The clause states that, in case a third party buys the large stock that previously belonged to one of the main shareholders in the company, minority shareholders have a right to sell their stocks to this third party, under conditions that are equal to those offered to main shareholders.

This is a way out for minority shareholders to avoid having to stay in a society in which the main shareholders have changed and are no longer those they accepted to join the society with.

Kind and composition of the executive board

The executive board makes all the decisions in the company on a daily basis, and it has absolute power. The only limit they have, broadly speaking, are their shareholders, as they are appointed by the meeting of partners and they may also be dismissed by them.

The partners’ agreement should state which executive board the society will have, and who will be appointed to their chairs. Quite frequently, shareholders want to be represented in the executive board, and executive board members in SMEs are usually shareholders, but it needs not be so.

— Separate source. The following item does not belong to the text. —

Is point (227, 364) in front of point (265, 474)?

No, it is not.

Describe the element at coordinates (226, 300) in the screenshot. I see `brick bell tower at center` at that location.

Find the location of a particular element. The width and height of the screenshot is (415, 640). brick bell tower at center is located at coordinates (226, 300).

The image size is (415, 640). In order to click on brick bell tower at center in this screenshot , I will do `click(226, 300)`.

Besides, other aspects should be stated: whether or not a majority system will apply, whether a quality vote will be required, whether some of the decisions will need to be backed up by the executive board as well...

Presence and conditions of the executive board and/or the entrepreneur

In many companies, the success of a project is directly and intimately related to its founder, the entrepreneur. This is something investors know and try to regulate.

Frequently, a clause is included to state that, even if the entrepreneur can’t be prevented from leaving the company, consequences will be applied if he/she actually leaves. In a similar manner, regarding the permanence of the entrepreneur or several executive managers, work conditions are usually regulated (in a previous and clear manner) in the partners’ agreeement: income, category, duties...

Dozens of other clauses (most of which typically appear in any private legal agreement) may be included besides those stated above.

Other special, tailor-made clauses for a given situation or company may also be taken into account. Should it be the case, read it carefully and, if there is anything you don’t understand, hire a lawyer.

It really pays to know the full consequences of what you sign when your life’s project is at stake!